» Task statement:
All of the data that follows should be retyped exactly, please, except the pictures.

**** Records

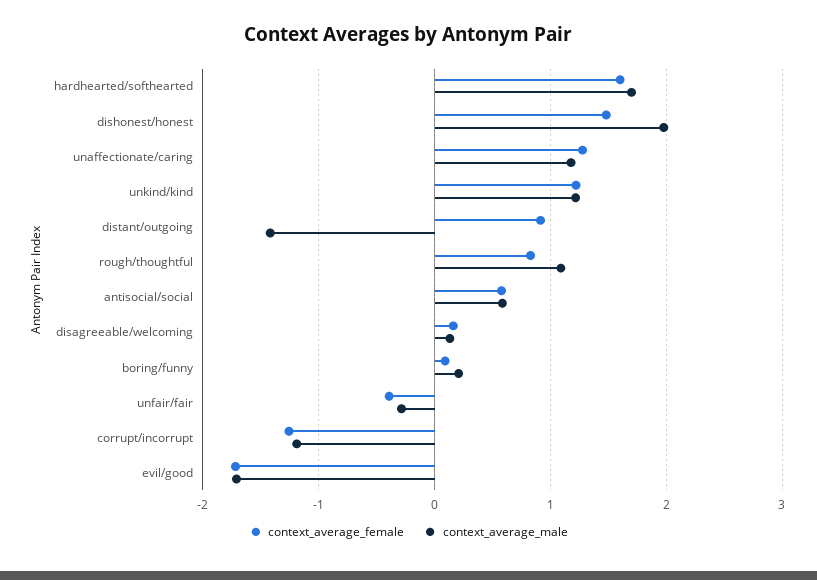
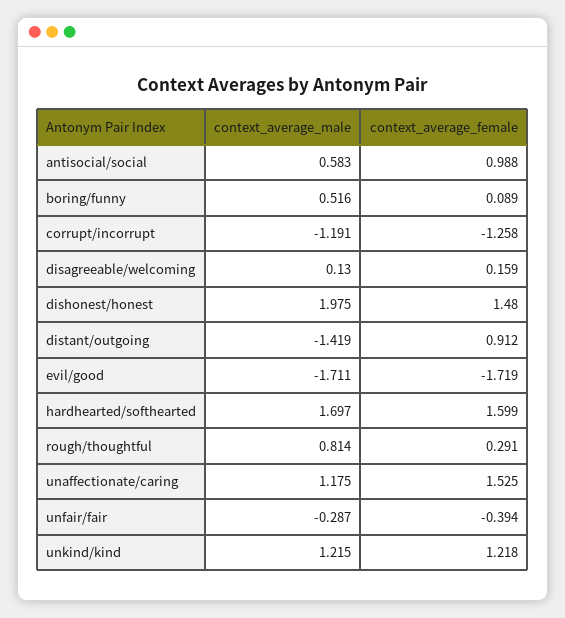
  {
    "context_average_female": {
      "hardhearted/softhearted": 1.599,
      "dishonest/honest": 1.48,
-     "unaffectionate/caring": 1.3,
+     "unaffectionate/caring": 1.525,
      "unkind/kind": 1.218,
      "distant/outgoing": 0.912,
-     "rough/thoughtful": 0.8,
+     "rough/thoughtful": 0.291,
-     "antisocial/social": 0.6,
+     "antisocial/social": 0.988,
      "disagreeable/welcoming": 0.159,
      "boring/funny": 0.089,
      "unfair/fair": -0.394,
      "corrupt/incorrupt": -1.258,
      "evil/good": -1.719
    },
    "context_average_male": {
      "hardhearted/softhearted": 1.697,
      "dishonest/honest": 1.975,
      "unaffectionate/caring": 1.175,
      "unkind/kind": 1.215,
      "distant/outgoing": -1.419,
-     "rough/thoughtful": 1.1,
+     "rough/thoughtful": 0.814,
      "antisocial/social": 0.583,
      "disagreeable/welcoming": 0.13,
-     "boring/funny": 0.2,
+     "boring/funny": 0.516,
      "unfair/fair": -0.287,
      "corrupt/incorrupt": -1.191,
      "evil/good": -1.711
    }
  }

********

» Answer to this exercise:
  {
    "context_average_female": {
      "hardhearted/softhearted": 1.599,
      "dishonest/honest": 1.48,
-     "unaffectionate/caring": 1.3,
+     "unaffectionate/caring": 1.525,
      "unkind/kind": 1.218,
      "distant/outgoing": 0.912,
-     "rough/thoughtful": 0.8,
+     "rough/thoughtful": 0.291,
-     "antisocial/social": 0.6,
+     "antisocial/social": 0.988,
      "disagreeable/welcoming": 0.159,
      "boring/funny": 0.089,
      "unfair/fair": -0.394,
      "corrupt/incorrupt": -1.258,
      "evil/good": -1.719
    },
    "context_average_male": {
      "hardhearted/softhearted": 1.697,
      "dishonest/honest": 1.975,
      "unaffectionate/caring": 1.175,
      "unkind/kind": 1.215,
      "distant/outgoing": -1.419,
-     "rough/thoughtful": 1.1,
+     "rough/thoughtful": 0.814,
      "antisocial/social": 0.583,
      "disagreeable/welcoming": 0.13,
-     "boring/funny": 0.2,
+     "boring/funny": 0.516,
      "unfair/fair": -0.287,
      "corrupt/incorrupt": -1.191,
      "evil/good": -1.711
    }
  }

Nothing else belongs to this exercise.